Jean Marie Collin apresentou outros factos. Neste momento, existem ainda 16 mil armas nucleares espalhadas pelo mundo e a teoria da dissuasão defendida em 1945 claramente não funciona.

“As guerras ocorridas desde então mostram que o desarmamento é a única via possível para a Paz. A Argentina atacou as Malvinas (ilhas de uma potência nuclear, o Reino Unido) e assistimos à Guerra do Iraque em 1991. Quando os dirigentes políticos querem fazer guerra, ignoram o problema nuclear. E os países que detêm as armas nucleares e, por isso, se ameaçam de forma latente uns aos outros, são os mesmos que desenvolvem relações económicas e culturais”, foca.

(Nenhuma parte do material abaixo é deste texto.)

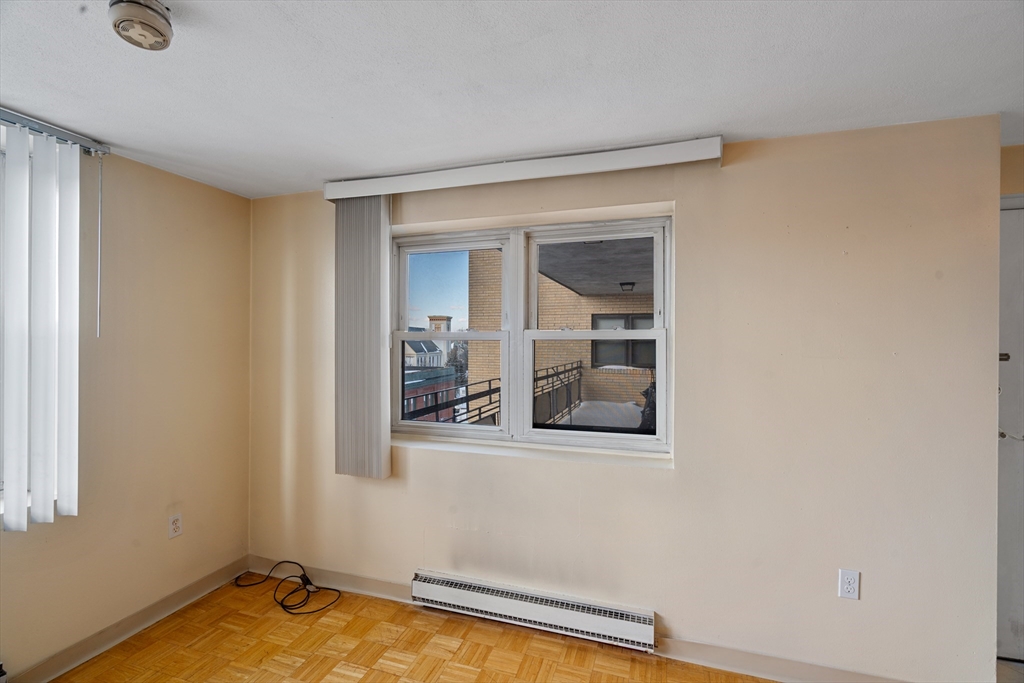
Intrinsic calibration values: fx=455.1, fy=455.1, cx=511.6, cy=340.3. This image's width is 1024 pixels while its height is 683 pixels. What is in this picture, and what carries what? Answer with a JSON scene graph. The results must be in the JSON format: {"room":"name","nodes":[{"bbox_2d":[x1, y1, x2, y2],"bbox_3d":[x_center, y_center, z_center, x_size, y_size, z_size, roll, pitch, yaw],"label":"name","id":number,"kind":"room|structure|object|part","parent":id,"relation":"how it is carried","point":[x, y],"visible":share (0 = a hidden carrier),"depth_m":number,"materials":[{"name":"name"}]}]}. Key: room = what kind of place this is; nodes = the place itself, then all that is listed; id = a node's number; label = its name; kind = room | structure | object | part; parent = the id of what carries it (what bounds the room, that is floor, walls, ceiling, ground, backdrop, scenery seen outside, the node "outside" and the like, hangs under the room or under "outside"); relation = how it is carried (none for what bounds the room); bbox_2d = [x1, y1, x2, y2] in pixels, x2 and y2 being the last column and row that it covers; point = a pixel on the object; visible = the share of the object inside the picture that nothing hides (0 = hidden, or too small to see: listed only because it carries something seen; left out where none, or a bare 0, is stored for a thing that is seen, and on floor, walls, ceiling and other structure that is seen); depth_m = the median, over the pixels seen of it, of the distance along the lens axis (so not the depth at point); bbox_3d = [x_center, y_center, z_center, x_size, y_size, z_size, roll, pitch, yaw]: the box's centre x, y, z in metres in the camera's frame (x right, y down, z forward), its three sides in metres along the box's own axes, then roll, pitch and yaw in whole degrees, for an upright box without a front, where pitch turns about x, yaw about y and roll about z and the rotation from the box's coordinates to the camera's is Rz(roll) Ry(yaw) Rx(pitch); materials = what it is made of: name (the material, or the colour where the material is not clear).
{"room":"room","nodes":[
{"label":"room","id":0,"kind":"room"},
{"bbox_2d":[0,130,251,680],"bbox_3d":[-2.438,0.279,1.070,0.185,2.404,4.273,0,0,19],"label":"left wall","id":1,"kind":"structure","parent":0,"point":[219,194],"depth_m":2.36,"materials":[{"name":"beige paint"}]},
{"bbox_2d":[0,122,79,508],"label":"window","id":2,"kind":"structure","parent":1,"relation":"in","point":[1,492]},
{"bbox_2d":[0,107,109,155],"bbox_3d":[-2.179,-0.896,1.387,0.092,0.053,1.617,0,0,19],"label":"blind rail","id":3,"kind":"object","parent":1,"relation":"attached to","point":[23,118],"visible":0.84,"depth_m":1.94,"materials":[{"name":"silver metal"}]},
{"bbox_2d":[0,118,87,529],"bbox_3d":[-2.171,-0.056,1.331,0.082,1.622,1.606,0,0,19],"label":"vertical blind","id":4,"kind":"object","parent":3,"relation":"hanging from","point":[49,490],"visible":1,"depth_m":1.90,"materials":[{"name":"white plastic"}]},
{"bbox_2d":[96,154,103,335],"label":"blind wand","id":5,"kind":"object","parent":3,"relation":"hanging from","point":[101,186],"visible":0.99,"depth_m":2.10,"materials":[{"name":"plastic"}]},
{"bbox_2d":[2,556,249,682],"bbox_3d":[-2.309,1.437,1.155,0.015,0.099,3.764,0,0,19],"label":"baseboard","id":6,"kind":"structure","parent":1,"relation":"attached to","point":[85,656],"depth_m":2.26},
{"bbox_2d":[168,512,182,539],"bbox_3d":[-1.855,1.019,2.509,0.009,0.120,0.071,0,0,19],"label":"wall socket","id":7,"kind":"object","parent":1,"relation":"attached to","point":[177,524],"visible":0.98,"depth_m":2.50,"materials":[{"name":"white plastic"}]},
{"bbox_2d":[43,578,779,682],"bbox_3d":[-0.216,1.548,0.384,4.687,0.112,4.372,0,0,19],"label":"floor","id":8,"kind":"structure","parent":0,"point":[167,626],"depth_m":2.19,"materials":[{"name":"brown wood"}]},
{"bbox_2d":[234,559,340,615],"bbox_3d":[-1.324,1.408,2.690,0.734,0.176,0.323,0,0,19],"label":"cable","id":9,"kind":"object","parent":8,"relation":"on","point":[291,562],"visible":0.99,"depth_m":2.66,"materials":[{"name":"black plastic"}]},
{"bbox_2d":[0,0,1023,197],"bbox_3d":[-0.068,-0.960,0.504,5.072,0.117,4.675,0,0,19],"label":"ceiling","id":10,"kind":"structure","parent":0,"point":[105,128],"depth_m":1.56,"materials":[{"name":"white paint"}]},
{"bbox_2d":[108,0,172,50],"bbox_3d":[-1.012,-0.865,1.241,0.148,0.077,0.147,0,0,19],"label":"smoke detector","id":11,"kind":"object","parent":10,"relation":"attached to","point":[159,26],"visible":0.99,"depth_m":1.21,"materials":[{"name":"white plastic"}]},
{"bbox_2d":[248,114,1004,682],"bbox_3d":[0.127,0.290,2.489,3.931,2.417,0.224,0,0,19],"label":"back wall","id":12,"kind":"structure","parent":0,"point":[588,494],"depth_m":2.04,"materials":[{"name":"beige paint"}]},
{"bbox_2d":[248,556,409,603],"bbox_3d":[-1.086,1.438,2.737,1.286,0.098,0.015,0,0,19],"label":"baseboard","id":13,"kind":"structure","parent":12,"relation":"attached to","point":[367,582],"depth_m":2.71,"materials":[{"name":"paint"}]},
{"bbox_2d":[326,136,721,199],"bbox_3d":[-0.051,-0.855,2.352,2.032,0.098,0.121,0,0,19],"label":"blind valance","id":14,"kind":"object","parent":12,"relation":"attached to","point":[477,182],"visible":0.95,"depth_m":2.23,"materials":[{"name":"white plastic"}]},
{"bbox_2d":[334,193,391,478],"bbox_3d":[-0.854,-0.039,2.580,0.369,1.601,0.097,0,0,19],"label":"vertical blind","id":15,"kind":"object","parent":14,"relation":"hanging from","point":[375,347],"visible":0.92,"depth_m":2.55,"materials":[{"name":"grey fabric"}]},
{"bbox_2d":[387,212,672,455],"bbox_3d":[0.035,-0.023,2.551,1.617,1.220,0.139,0,0,19],"label":"window","id":16,"kind":"structure","parent":12,"relation":"in","point":[503,333],"depth_m":2.51,"materials":[{"name":"white plastic"}]},
{"bbox_3d":[-0.372,-0.037,2.679,0.757,1.174,0.129,0,0,19],"label":"sash","id":17,"kind":"part","parent":16,"relation":"part of","materials":[{"name":"white"}]},
{"bbox_3d":[0.433,0.249,2.540,0.765,0.614,0.069,0,0,19],"label":"sash","id":18,"kind":"part","parent":16,"relation":"part of","materials":[{"name":"white"}]},
{"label":"sash","id":19,"kind":"part","parent":16,"relation":"part of","materials":[{"name":"white"}]},
{"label":"sash","id":20,"kind":"part","parent":16,"relation":"part of","materials":[{"name":"white"}]},
{"bbox_2d":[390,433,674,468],"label":"window sill","id":21,"kind":"structure","parent":12,"relation":"attached to","point":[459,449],"depth_m":2.39,"materials":[{"name":"white paint"}]},
{"bbox_2d":[411,569,655,651],"bbox_3d":[0.054,1.365,2.345,1.288,0.158,0.075,0,0,19],"label":"baseboard heater","id":22,"kind":"object","parent":12,"relation":"attached to","point":[445,588],"visible":0.99,"depth_m":2.29,"materials":[{"name":"white metal"}]},
{"bbox_2d":[654,636,910,682],"bbox_3d":[1.353,1.461,1.960,1.578,0.099,0.015,0,0,19],"label":"baseboard","id":23,"kind":"structure","parent":12,"relation":"attached to","point":[692,660],"depth_m":2.05,"materials":[{"name":"paint"}]},
{"bbox_2d":[838,568,859,599],"bbox_3d":[1.425,1.031,1.925,0.072,0.119,0.009,0,0,19],"label":"wall outlet","id":24,"kind":"object","parent":12,"relation":"attached to","point":[850,580],"visible":0.99,"depth_m":1.92,"materials":[{"name":"white plastic"}]},
{"bbox_2d":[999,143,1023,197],"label":"right wall","id":25,"kind":"structure","parent":0,"point":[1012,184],"depth_m":2.11,"materials":[{"name":"beige paint"}]},
{"bbox_2d":[995,198,1023,662],"bbox_3d":[2.634,0.429,2.043,0.991,2.150,0.104,0,0,19],"label":"door","id":26,"kind":"structure","parent":25,"relation":"in","point":[1018,222],"depth_m":2.14,"materials":[{"name":"white paint"}]},
{"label":"latch","id":27,"kind":"part","parent":26,"relation":"part of","materials":[{"name":"metal"}]},
{"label":"door handle","id":28,"kind":"part","parent":26,"relation":"part of","materials":[{"name":"metal"}]},
{"label":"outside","id":29,"kind":"structure","parent":0,"visible":0},
{"bbox_2d":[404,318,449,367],"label":"distant building","id":30,"kind":"structure","parent":29,"point":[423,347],"materials":[{"name":"white"}]},
{"bbox_2d":[402,366,456,421],"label":"brick building","id":31,"kind":"structure","parent":29,"point":[411,391],"materials":[{"name":"red brick"}]},
{"bbox_2d":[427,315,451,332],"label":"chimney","id":32,"kind":"structure","parent":29,"point":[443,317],"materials":[{"name":"brick"}]},
{"bbox_2d":[462,245,656,421],"bbox_3d":[3.427,0.546,10.169,8.402,9.898,3.950,0,0,19],"label":"brick building","id":33,"kind":"structure","parent":29,"point":[548,283],"depth_m":9.98,"materials":[{"name":"brick"}]},
{"bbox_2d":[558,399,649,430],"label":"balcony floor","id":34,"kind":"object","parent":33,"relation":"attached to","point":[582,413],"visible":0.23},
{"bbox_2d":[403,361,581,429],"bbox_3d":[0.006,0.837,4.945,0.084,0.977,5.434,0,0,19],"label":"balcony railing","id":35,"kind":"object","parent":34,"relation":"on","point":[489,381],"visible":0.32,"depth_m":5.12,"materials":[{"name":"black metal"}]},
{"bbox_2d":[591,312,653,368],"bbox_3d":[2.184,0.001,8.603,1.390,1.032,0.124,0,0,19],"label":"building window","id":36,"kind":"structure","parent":33,"relation":"in","point":[608,319],"depth_m":8.62,"materials":[{"name":"grey glass"}]},
{"bbox_2d":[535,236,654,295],"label":"balcony ceiling","id":37,"kind":"structure","parent":29,"point":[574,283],"depth_m":4.90,"materials":[{"name":"grey concrete"}]},
{"bbox_2d":[619,281,635,291],"bbox_3d":[1.796,-0.827,7.089,0.238,0.166,0.235,0,0,19],"label":"porch light","id":38,"kind":"object","parent":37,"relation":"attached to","point":[632,283],"visible":0.95,"depth_m":7.02,"materials":[{"name":"black metal"}]},
{"label":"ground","id":39,"kind":"structure","parent":29,"visible":0},
{"bbox_2d":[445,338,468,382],"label":"tree","id":40,"kind":"object","parent":39,"relation":"on","point":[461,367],"visible":0.35,"materials":[{"name":"plant"}]},
{"bbox_2d":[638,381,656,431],"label":"person","id":41,"kind":"object","parent":39,"relation":"on","point":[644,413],"visible":0.21,"depth_m":5.70}
]}

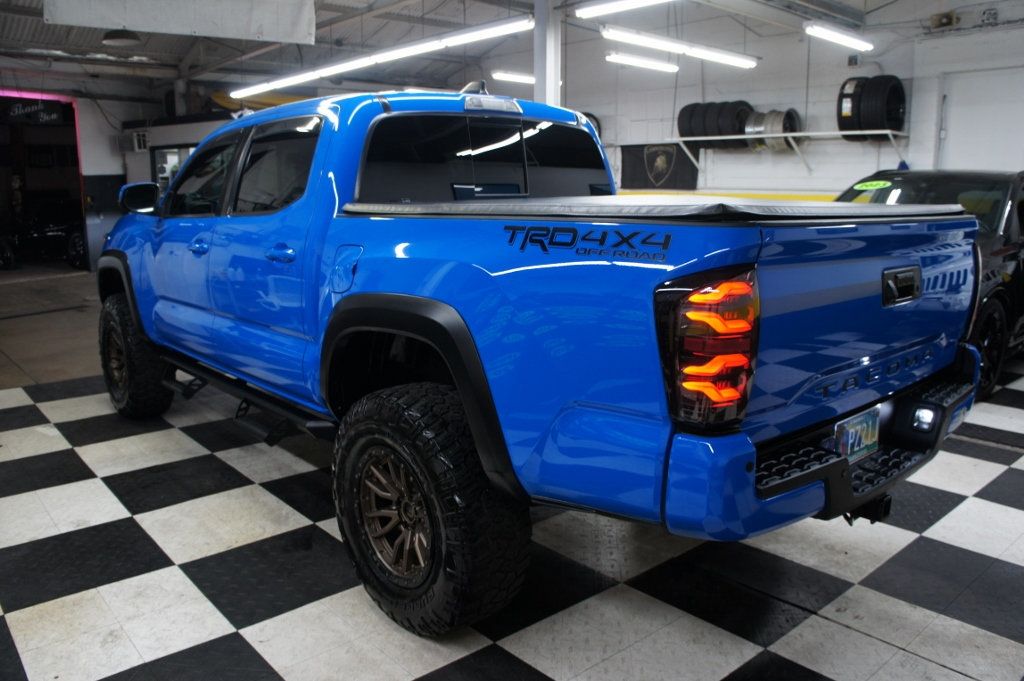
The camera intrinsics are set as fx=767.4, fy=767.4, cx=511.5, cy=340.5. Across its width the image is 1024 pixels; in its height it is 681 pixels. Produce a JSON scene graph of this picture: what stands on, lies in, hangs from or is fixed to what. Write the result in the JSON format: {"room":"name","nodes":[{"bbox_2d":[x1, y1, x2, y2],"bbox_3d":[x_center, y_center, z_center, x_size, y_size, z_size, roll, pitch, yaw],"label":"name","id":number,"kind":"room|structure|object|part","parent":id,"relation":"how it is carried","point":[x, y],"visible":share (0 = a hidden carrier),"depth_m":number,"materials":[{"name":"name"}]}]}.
{"room":"garage","nodes":[
{"label":"garage","id":0,"kind":"room"},
{"bbox_2d":[1,73,232,270],"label":"left wall","id":1,"kind":"structure","parent":0,"point":[109,169],"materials":[{"name":"paint"}]},
{"bbox_2d":[0,91,87,271],"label":"garage doorway","id":2,"kind":"object","parent":1,"relation":"in","point":[81,187],"visible":0.77,"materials":[{"name":"black"}]},
{"bbox_2d":[1,97,68,123],"bbox_3d":[-6.954,-3.286,10.965,1.015,0.352,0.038,-10,15,-41],"label":"sign","id":3,"kind":"object","parent":2,"relation":"attached to","point":[15,108],"visible":0.98,"depth_m":11.00,"materials":[{"name":"black"}]},
{"bbox_2d":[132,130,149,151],"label":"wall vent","id":4,"kind":"object","parent":1,"relation":"attached to","point":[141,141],"visible":0.96,"depth_m":11.35,"materials":[{"name":"white"}]},
{"bbox_2d":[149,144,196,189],"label":"window","id":5,"kind":"structure","parent":1,"relation":"in","point":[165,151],"depth_m":11.49,"materials":[{"name":"white glass"}]},
{"bbox_2d":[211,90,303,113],"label":"yellow kayak","id":6,"kind":"object","parent":1,"relation":"attached to","point":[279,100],"visible":0.34,"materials":[{"name":"yellow"}]},
{"bbox_2d":[0,0,934,94],"bbox_3d":[-1.449,-3.502,7.311,10.273,0.212,12.906,-10,15,-41],"label":"ceiling","id":7,"kind":"structure","parent":0,"point":[99,46],"depth_m":10.02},
{"bbox_2d":[102,29,140,46],"bbox_3d":[-4.292,-3.421,8.452,0.399,0.274,0.400,-10,15,-41],"label":"ceiling lamp","id":8,"kind":"object","parent":7,"relation":"hanging from","point":[111,36],"visible":0.98,"depth_m":8.35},
{"bbox_2d":[46,0,318,43],"bbox_3d":[-2.762,-2.885,6.467,1.942,0.572,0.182,-10,15,-41],"label":"hanging banner","id":9,"kind":"object","parent":7,"relation":"hanging from","point":[255,16],"visible":0.99,"depth_m":6.55,"materials":[{"name":"white fabric"}]},
{"bbox_2d":[230,13,532,99],"bbox_3d":[-1.642,-3.019,7.913,0.204,0.357,4.771,-10,15,-41],"label":"fluorescent light","id":10,"kind":"object","parent":7,"relation":"hanging from","point":[377,58],"visible":0.97,"depth_m":7.20,"materials":[{"name":"white"}]},
{"bbox_2d":[490,70,535,84],"bbox_3d":[0.383,-3.817,11.045,1.816,0.208,0.228,-10,15,-41],"label":"fluorescent light","id":11,"kind":"object","parent":7,"relation":"hanging from","point":[514,76],"visible":0.63,"depth_m":10.68,"materials":[{"name":"white"}]},
{"bbox_2d":[574,0,675,18],"bbox_3d":[1.241,-2.802,5.760,0.162,0.388,1.953,-10,15,-41],"label":"fluorescent light","id":12,"kind":"object","parent":7,"relation":"hanging from","point":[604,8],"visible":0.97,"depth_m":6.21,"materials":[{"name":"white"}]},
{"bbox_2d":[604,51,679,72],"bbox_3d":[1.647,-3.494,9.416,1.544,0.204,0.147,-10,15,-41],"label":"fluorescent light","id":13,"kind":"object","parent":7,"relation":"hanging from","point":[616,58],"visible":0.97,"depth_m":9.26,"materials":[{"name":"white"}]},
{"bbox_2d":[602,25,758,68],"bbox_3d":[1.765,-3.105,7.761,2.238,0.313,0.216,-10,15,-41],"label":"fluorescent light","id":14,"kind":"object","parent":7,"relation":"hanging from","point":[728,58],"visible":0.99,"depth_m":7.60,"materials":[{"name":"white"}]},
{"bbox_2d":[802,21,872,52],"bbox_3d":[3.253,-3.131,7.641,1.401,0.226,0.148,-10,15,-41],"label":"fluorescent light","id":15,"kind":"object","parent":7,"relation":"hanging from","point":[850,40],"visible":0.99,"depth_m":7.53,"materials":[{"name":"white"}]},
{"bbox_2d":[0,267,1023,680],"bbox_3d":[-0.819,0.281,5.275,7.962,0.118,11.440,-10,15,-41],"label":"checkered floor","id":16,"kind":"structure","parent":0,"point":[291,670],"depth_m":2.56,"materials":[{"name":"tile"}]},
{"bbox_2d":[0,199,88,270],"label":"black car","id":17,"kind":"object","parent":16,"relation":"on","point":[79,243],"visible":0.72,"materials":[{"name":"black metal"}]},
{"bbox_2d":[95,84,998,637],"bbox_3d":[-0.338,-0.232,3.511,1.916,1.584,4.059,-10,15,-41],"label":"blue pickup truck","id":18,"kind":"object","parent":16,"relation":"on","point":[367,233],"visible":0.98,"depth_m":2.16,"materials":[{"name":"blue metal"}]},
{"bbox_3d":[-2.012,0.077,4.082,0.259,0.640,0.566,-10,15,-41],"label":"tire","id":19,"kind":"part","parent":18,"relation":"part of","materials":[{"name":"black rubber"}]},
{"bbox_3d":[-2.097,-0.818,4.367,0.201,0.169,0.221,-10,15,-41],"label":"mirror","id":20,"kind":"part","parent":18,"relation":"part of","materials":[{"name":"blue plastic"}]},
{"bbox_3d":[-1.315,-0.407,3.271,0.078,0.075,0.136,-10,15,-41],"label":"front door handle","id":21,"kind":"part","parent":18,"relation":"part of","materials":[{"name":"blue metal"}]},
{"bbox_3d":[-1.523,-0.785,3.826,0.169,0.406,0.968,-10,15,-41],"label":"front door window","id":22,"kind":"part","parent":18,"relation":"part of","materials":[{"name":"glass"}]},
{"bbox_3d":[-0.882,-0.651,3.010,0.119,0.366,0.820,-10,15,-41],"label":"door window","id":23,"kind":"part","parent":18,"relation":"part of","materials":[{"name":"glass"}]},
{"bbox_3d":[-0.811,-0.309,2.737,0.078,0.058,0.171,-10,15,-41],"label":"door handle","id":24,"kind":"part","parent":18,"relation":"part of","materials":[{"name":"blue metal"}]},
{"bbox_3d":[-0.527,-0.221,2.462,0.068,0.151,0.187,-10,15,-41],"label":"fuel door","id":25,"kind":"part","parent":18,"relation":"part of","materials":[{"name":"blue metal"}]},
{"bbox_3d":[-0.336,0.510,2.270,0.155,0.416,0.369,-10,15,-41],"label":"wheel","id":26,"kind":"part","parent":18,"relation":"part of","materials":[{"name":"metal"}]},
{"bbox_3d":[-0.238,0.463,2.208,0.302,0.619,0.611,-10,15,-41],"label":"tire","id":27,"kind":"part","parent":18,"relation":"part of","materials":[{"name":"black rubber"}]},
{"bbox_3d":[-0.096,-0.717,3.131,1.186,0.370,0.336,-10,15,-41],"label":"window","id":28,"kind":"part","parent":18,"relation":"part of","materials":[{"name":"black glass"}]},
{"bbox_3d":[-0.087,-0.985,3.198,0.210,0.068,0.203,-10,15,-41],"label":"brake light","id":29,"kind":"part","parent":18,"relation":"part of","materials":[{"name":"red plastic"}]},
{"bbox_2d":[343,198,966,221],"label":"tonneau cover","id":30,"kind":"object","parent":18,"relation":"on","point":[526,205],"visible":0.74,"depth_m":2.04,"materials":[{"name":"black fabric"}]},
{"bbox_3d":[0.453,0.001,1.790,0.219,0.313,0.223,-10,15,-41],"label":"taillight","id":31,"kind":"part","parent":18,"relation":"part of","materials":[{"name":"red plastic"}]},
{"bbox_3d":[1.015,0.270,2.427,1.641,0.184,0.467,-10,15,-41],"label":"bumper","id":32,"kind":"part","parent":18,"relation":"part of","materials":[{"name":"blue metal"}]},
{"bbox_2d":[833,407,880,462],"bbox_3d":[1.003,0.277,2.211,0.278,0.150,0.054,-10,15,-41],"label":"license plate","id":33,"kind":"object","parent":18,"relation":"attached to","point":[840,427],"visible":0.78,"depth_m":2.19,"materials":[{"name":"multicoloured metal"}]},
{"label":"tailgate handle","id":34,"kind":"part","parent":18,"relation":"part of","materials":[{"name":"black metal"}]},
{"bbox_2d":[533,0,562,107],"bbox_3d":[0.322,-2.101,7.131,0.341,2.696,0.338,-10,15,-41],"label":"support column","id":35,"kind":"structure","parent":16,"relation":"on","point":[550,92],"depth_m":6.96,"materials":[{"name":"white metal"}]},
{"bbox_2d":[836,168,1023,400],"bbox_3d":[3.022,-0.530,5.551,4.011,1.389,1.692,-10,15,-41],"label":"black car","id":36,"kind":"object","parent":16,"relation":"on","point":[1002,251],"visible":0.31,"depth_m":4.95,"materials":[{"name":"black metal"}]},
{"bbox_2d":[852,179,892,190],"bbox_3d":[2.556,-1.100,5.462,0.196,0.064,0.316,-10,15,-41],"label":"year sticker","id":37,"kind":"object","parent":36,"relation":"attached to","point":[860,185],"visible":0.99,"depth_m":5.44,"materials":[{"name":"green"}]},
{"bbox_3d":[2.999,0.028,4.861,0.548,0.584,0.177,-10,15,-41],"label":"car wheel","id":38,"kind":"part","parent":36,"relation":"part of","materials":[{"name":"black rubber"}]},
{"bbox_2d":[496,0,1023,196],"bbox_3d":[3.222,-2.398,9.501,0.235,3.482,11.266,-10,15,-41],"label":"back wall","id":39,"kind":"structure","parent":0,"point":[886,54],"depth_m":9.24,"materials":[{"name":"white paint"}]},
{"bbox_2d":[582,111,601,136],"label":"tire","id":40,"kind":"object","parent":39,"relation":"attached to","point":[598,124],"visible":0.11,"depth_m":11.55,"materials":[{"name":"black rubber"}]},
{"bbox_2d":[621,141,697,189],"bbox_3d":[2.012,-2.404,10.557,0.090,0.691,1.207,-10,15,-41],"label":"banner","id":41,"kind":"object","parent":39,"relation":"attached to","point":[670,161],"visible":0.81,"depth_m":10.53,"materials":[{"name":"black fabric"}]},
{"bbox_2d":[664,127,908,168],"bbox_3d":[3.117,-2.196,8.875,0.626,0.400,2.705,-10,15,-41],"label":"wall shelf","id":42,"kind":"object","parent":39,"relation":"attached to","point":[802,134],"visible":0.94,"depth_m":8.59,"materials":[{"name":"white metal"}]},
{"bbox_2d":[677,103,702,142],"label":"tire","id":43,"kind":"object","parent":42,"relation":"on","point":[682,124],"visible":0.54,"depth_m":9.45,"materials":[{"name":"black rubber"}]},
{"bbox_2d":[677,100,751,148],"bbox_3d":[2.493,-2.637,9.399,0.369,0.582,0.789,-10,15,-41],"label":"tire set","id":44,"kind":"object","parent":42,"relation":"on","point":[736,132],"visible":0.81,"depth_m":9.27,"materials":[{"name":"black rubber"}]},
{"bbox_2d":[744,108,800,150],"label":"wheel rims","id":45,"kind":"object","parent":42,"relation":"on","point":[792,120],"visible":0.72,"depth_m":8.88,"materials":[{"name":"silver metal"}]},
{"bbox_2d":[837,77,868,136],"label":"tire","id":46,"kind":"object","parent":42,"relation":"on","point":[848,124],"visible":0.57,"depth_m":8.10,"materials":[{"name":"black rubber"}]},
{"bbox_2d":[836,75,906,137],"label":"tire stack","id":47,"kind":"object","parent":42,"relation":"on","point":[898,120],"visible":0.89,"depth_m":8.02,"materials":[{"name":"black rubber"}]},
{"bbox_2d":[930,11,958,29],"bbox_3d":[4.334,-3.223,7.703,0.136,0.153,0.242,-10,15,-41],"label":"wall box","id":48,"kind":"object","parent":39,"relation":"attached to","point":[944,18],"visible":0.97,"depth_m":7.67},
{"bbox_2d":[937,67,1023,171],"bbox_3d":[4.843,-1.537,7.867,0.097,2.310,1.051,-10,15,-41],"label":"door","id":49,"kind":"structure","parent":39,"relation":"in","point":[984,149],"depth_m":7.79,"materials":[{"name":"white"}]},
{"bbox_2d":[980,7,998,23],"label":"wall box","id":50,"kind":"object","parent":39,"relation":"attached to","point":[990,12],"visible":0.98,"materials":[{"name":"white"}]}
]}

A bordo do «Barco da Paz», Peace Boat, viajaram também dois “hibakusha”, palavra japonesa que define “pessoas afetadas por explosões”. Mise Seiichiro e Tsuchida Kazumi assistiram, com dez e quatro anos de idade, respectivamente, às explosões atómicas de Hiroxima e Nagasáqui e às consequências humanitárias.

Mise Seiichiro recorda-se bem do dia “9 de Agosto de 1945”, quando as pessoas “começaram a arrumar e limpar as casas”: “Peguei no meu órgão para brincar. Comecei a recrear o som dos aviões americanos, mas o meu avô zangou-se. Ao fechar a tampa do órgão, uma grande luz apareceu no céu. Fiz como me tinham ensinado, fechei os olhos e os ouvidos, deitado no chão. Quando parou o vento da explosão, vi uma casa cheia de vidros partidos, o chão levantado… tudo mudou num segundo. À tarde, começou a cair chuva negra…. Na Escola, era impossível distinguir os feridos. Algumas pessoas sofriam tanto que pediam que as matassem por piedade”.

O sobrevivente, agora com 82 anos, disse que queria muito ver Portugal, os cidadãos do Porto e os estudantes envolvidos neste movimento de luta contra as armas nucleares: “No próximo dia 15 de Junho, vamos apresentar as nossas ideias em Nova Iorque, no congresso de negociações para que as armas nucleares sejam abandonadas para sempre. Esperamos contar com o apoio de Portugal”.

Falando em Japonês, mas emanando uma forte emoção pela sua voz, Tsuchida Kazumi, mostrou-se preocupada com a força das actuais armas nucleares: “Dizem que podem ser até 100 vezes mais potentes que as utilizadas em Hiroxima e Nagasáqui. É toda a vida humana que está em risco”.

Apesar de os Estados Unidos e outras potências nucleares não concordarem com o Tratado, existe a oportunidade real de este ser ratificado em Julho, uma vez que o resto do Mundo quer abolir as armas nucleares.

E para ajudar no processo, Jean Marie Collin, também representante da ICAN, associação parceira do projeto «Barco da Paz», “espera que Portugal assuma o importante papel diplomático e a sua condição de Estado-membro pela não proliferação das armas nucleares” juntando-se a esta inciativa: “Portugal tem a oportunidade de desempenhar um importante papel diplomático, já que o secretário-geral da ONU é português”.